Opinión

Subsidios y dignidad

La acción de fomento del Estado tiene diversas formas y modalidades. La más conocida y extendida es el subsidio o subvención. Una técnica jurídica diseñada y concebida para ayudar a las actividades de los ciudadanos que se juzgan de interés general que hoy, en el marco de una aguda crisis económica y financiera sin precedentes, se usa por supuesto para, valga la redundancia, subvenir a las personas que más necesidades tienen, especialmente a las que se han quedado sin trabajo. Es el subsidio de desempleo que, sin embargo, no alcanza ni mucho menos a todas aquellas personas que no disponen de un trabajo digno.

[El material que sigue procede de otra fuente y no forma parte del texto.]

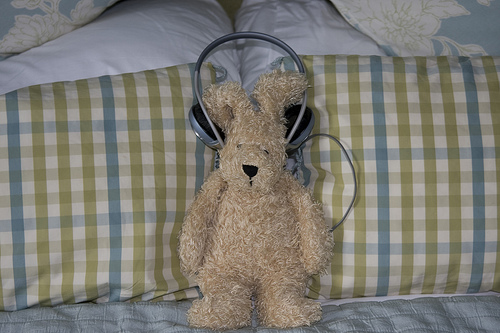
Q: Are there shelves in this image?
A: No, there are no shelves.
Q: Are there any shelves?
A: No, there are no shelves.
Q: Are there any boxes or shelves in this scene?
A: No, there are no shelves or boxes.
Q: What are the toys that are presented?
A: The toys are stuffed animals.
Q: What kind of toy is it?
A: The toys are stuffed animals.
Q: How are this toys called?
A: These are stuffed animals.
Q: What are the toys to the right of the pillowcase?
A: The toys are stuffed animals.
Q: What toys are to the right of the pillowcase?
A: The toys are stuffed animals.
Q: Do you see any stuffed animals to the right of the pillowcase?
A: Yes, there are stuffed animals to the right of the pillowcase.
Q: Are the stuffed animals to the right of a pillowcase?
A: Yes, the stuffed animals are to the right of a pillowcase.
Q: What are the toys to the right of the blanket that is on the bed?
A: The toys are stuffed animals.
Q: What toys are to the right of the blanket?
A: The toys are stuffed animals.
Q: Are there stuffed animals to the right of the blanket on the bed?
A: Yes, there are stuffed animals to the right of the blanket.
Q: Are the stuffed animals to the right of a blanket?
A: Yes, the stuffed animals are to the right of a blanket.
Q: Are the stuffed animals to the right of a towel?
A: No, the stuffed animals are to the right of a blanket.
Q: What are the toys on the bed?
A: The toys are stuffed animals.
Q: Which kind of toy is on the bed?
A: The toys are stuffed animals.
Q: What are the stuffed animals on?
A: The stuffed animals are on the bed.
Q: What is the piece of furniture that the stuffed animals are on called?
A: The piece of furniture is a bed.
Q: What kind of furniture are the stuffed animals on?
A: The stuffed animals are on the bed.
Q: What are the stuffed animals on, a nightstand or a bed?
A: The stuffed animals are on a bed.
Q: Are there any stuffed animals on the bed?
A: Yes, there are stuffed animals on the bed.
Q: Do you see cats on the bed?
A: No, there are stuffed animals on the bed.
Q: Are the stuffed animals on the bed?
A: Yes, the stuffed animals are on the bed.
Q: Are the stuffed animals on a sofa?
A: No, the stuffed animals are on the bed.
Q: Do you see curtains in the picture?
A: No, there are no curtains.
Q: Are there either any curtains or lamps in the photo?
A: No, there are no curtains or lamps.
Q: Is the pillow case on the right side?
A: No, the pillow case is on the left of the image.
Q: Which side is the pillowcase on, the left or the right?
A: The pillowcase is on the left of the image.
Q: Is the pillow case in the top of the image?
A: Yes, the pillow case is in the top of the image.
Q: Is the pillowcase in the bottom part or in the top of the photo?
A: The pillowcase is in the top of the image.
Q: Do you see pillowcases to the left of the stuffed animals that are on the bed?
A: Yes, there is a pillowcase to the left of the stuffed animals.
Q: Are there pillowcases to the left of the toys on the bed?
A: Yes, there is a pillowcase to the left of the stuffed animals.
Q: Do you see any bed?
A: Yes, there is a bed.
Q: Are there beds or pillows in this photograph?
A: Yes, there is a bed.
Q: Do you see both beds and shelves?
A: No, there is a bed but no shelves.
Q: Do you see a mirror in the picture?
A: No, there are no mirrors.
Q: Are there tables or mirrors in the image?
A: No, there are no mirrors or tables.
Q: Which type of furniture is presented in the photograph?
A: The furniture is a bed.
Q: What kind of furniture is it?
A: The piece of furniture is a bed.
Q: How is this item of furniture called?
A: This is a bed.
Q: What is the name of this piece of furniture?
A: This is a bed.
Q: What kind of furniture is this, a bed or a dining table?
A: This is a bed.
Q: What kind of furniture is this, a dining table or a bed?
A: This is a bed.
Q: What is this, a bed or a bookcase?
A: This is a bed.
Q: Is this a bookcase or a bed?
A: This is a bed.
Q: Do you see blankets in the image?
A: Yes, there is a blanket.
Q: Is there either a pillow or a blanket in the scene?
A: Yes, there is a blanket.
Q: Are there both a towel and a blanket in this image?
A: No, there is a blanket but no towels.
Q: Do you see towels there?
A: No, there are no towels.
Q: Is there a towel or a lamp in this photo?
A: No, there are no towels or lamps.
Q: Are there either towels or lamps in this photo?
A: No, there are no towels or lamps.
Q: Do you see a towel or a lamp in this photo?
A: No, there are no towels or lamps.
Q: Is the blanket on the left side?
A: Yes, the blanket is on the left of the image.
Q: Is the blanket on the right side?
A: No, the blanket is on the left of the image.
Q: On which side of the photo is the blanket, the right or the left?
A: The blanket is on the left of the image.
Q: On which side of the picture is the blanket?
A: The blanket is on the left of the image.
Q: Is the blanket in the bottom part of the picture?
A: Yes, the blanket is in the bottom of the image.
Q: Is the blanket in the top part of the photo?
A: No, the blanket is in the bottom of the image.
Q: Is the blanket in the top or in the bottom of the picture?
A: The blanket is in the bottom of the image.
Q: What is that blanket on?
A: The blanket is on the bed.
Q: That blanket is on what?
A: The blanket is on the bed.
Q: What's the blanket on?
A: The blanket is on the bed.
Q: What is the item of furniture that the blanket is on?
A: The piece of furniture is a bed.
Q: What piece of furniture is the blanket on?
A: The blanket is on the bed.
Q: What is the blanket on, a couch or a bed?
A: The blanket is on a bed.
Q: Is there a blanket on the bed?
A: Yes, there is a blanket on the bed.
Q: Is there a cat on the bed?
A: No, there is a blanket on the bed.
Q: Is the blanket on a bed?
A: Yes, the blanket is on a bed.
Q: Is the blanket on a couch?
A: No, the blanket is on a bed.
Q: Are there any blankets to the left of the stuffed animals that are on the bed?
A: Yes, there is a blanket to the left of the stuffed animals.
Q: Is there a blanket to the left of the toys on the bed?
A: Yes, there is a blanket to the left of the stuffed animals.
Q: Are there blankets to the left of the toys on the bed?
A: Yes, there is a blanket to the left of the stuffed animals.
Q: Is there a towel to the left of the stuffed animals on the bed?
A: No, there is a blanket to the left of the stuffed animals.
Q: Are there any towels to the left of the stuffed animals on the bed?
A: No, there is a blanket to the left of the stuffed animals.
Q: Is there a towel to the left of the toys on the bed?
A: No, there is a blanket to the left of the stuffed animals.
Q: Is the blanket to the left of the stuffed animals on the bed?
A: Yes, the blanket is to the left of the stuffed animals.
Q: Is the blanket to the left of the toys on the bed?
A: Yes, the blanket is to the left of the stuffed animals.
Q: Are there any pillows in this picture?
A: Yes, there are pillows.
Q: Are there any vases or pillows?
A: Yes, there are pillows.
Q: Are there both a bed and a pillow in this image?
A: Yes, there are both a pillow and a bed.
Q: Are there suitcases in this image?
A: No, there are no suitcases.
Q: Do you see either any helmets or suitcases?
A: No, there are no suitcases or helmets.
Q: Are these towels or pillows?
A: These are pillows.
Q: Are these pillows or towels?
A: These are pillows.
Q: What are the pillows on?
A: The pillows are on the bed.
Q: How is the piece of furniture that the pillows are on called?
A: The piece of furniture is a bed.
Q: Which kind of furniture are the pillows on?
A: The pillows are on the bed.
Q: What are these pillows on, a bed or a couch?
A: The pillows are on a bed.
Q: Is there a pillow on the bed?
A: Yes, there are pillows on the bed.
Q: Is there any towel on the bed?
A: No, there are pillows on the bed.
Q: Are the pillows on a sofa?
A: No, the pillows are on a bed.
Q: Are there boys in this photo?
A: No, there are no boys.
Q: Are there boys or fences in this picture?
A: No, there are no boys or fences.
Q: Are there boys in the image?
A: No, there are no boys.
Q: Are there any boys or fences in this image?
A: No, there are no boys or fences.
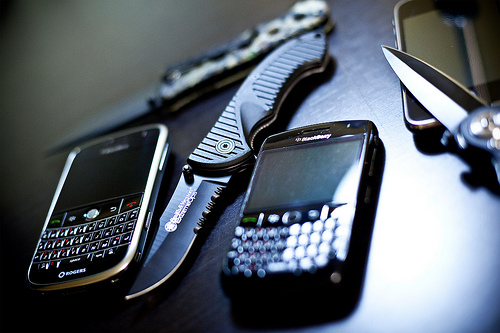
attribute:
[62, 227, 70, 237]
button — White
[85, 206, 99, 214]
button — White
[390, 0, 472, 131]
phone — touchscreen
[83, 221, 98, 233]
button — white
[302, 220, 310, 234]
button — white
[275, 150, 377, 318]
phone — blackberry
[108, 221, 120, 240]
button — White 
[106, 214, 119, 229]
button — white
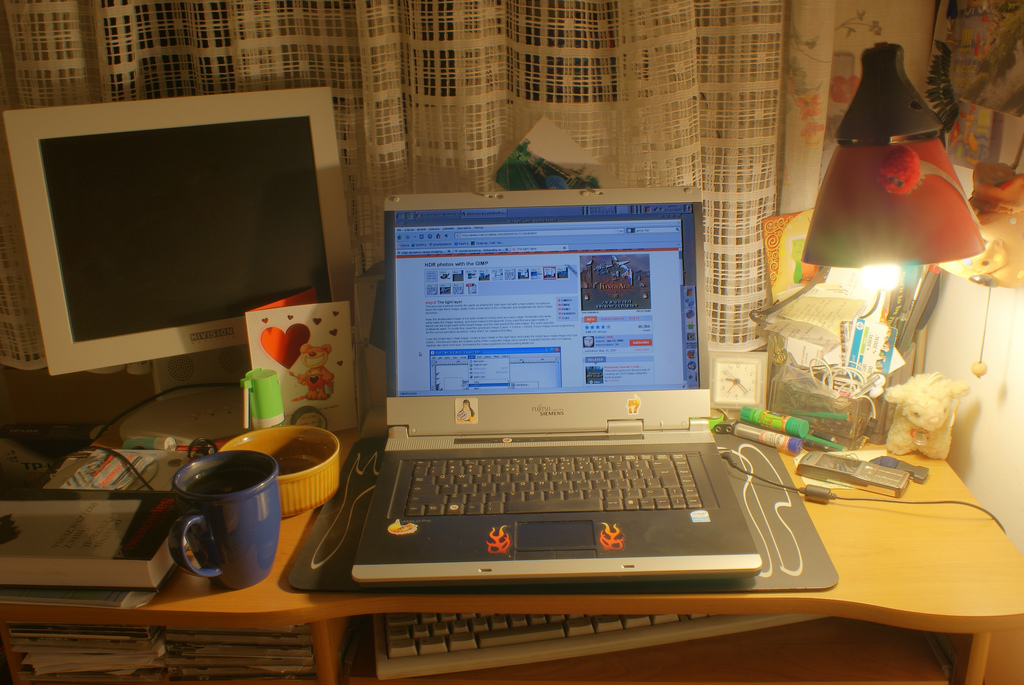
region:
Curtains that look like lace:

En España, con un desempleo del 26% de la población activa, uno de los más altos de Europa, el Gobierno debería emplear el 100% de su energía y capacidad a intentar resolver este problema. Por una razón bien evidente: todo ser humano necesita realizar una actividad digna a través de la cual se pueda realizar precisamente como persona. De lo contrario, tendrá una existencia muy limitada aunque reciba una subvención por desempleo.

El combate al desempleo y a la corrupción deberían ser los principales objetivos de un gobierno en una época de crisis económica como la actual. Si fuera verdad, a juzgar por las cifras dadas por la UE estos días, que la corrupción en España nos cuesta a los españoles 40.000 millones de euros, por ahí encontraríamos una buena fuente de fondos para incrementar las ayudas al desempleo y a las personas excluidas del sistema social.

A pesar de estar inmersos en una grave crisis, hemos de reflexionar acerca de la funcionalidad de esta institución de la actividad administrativa porque en el futuro, cuándo salgamos de la anormalidad presente, habremos de caminar por la senda del denominado Estado de bienestar dinámico.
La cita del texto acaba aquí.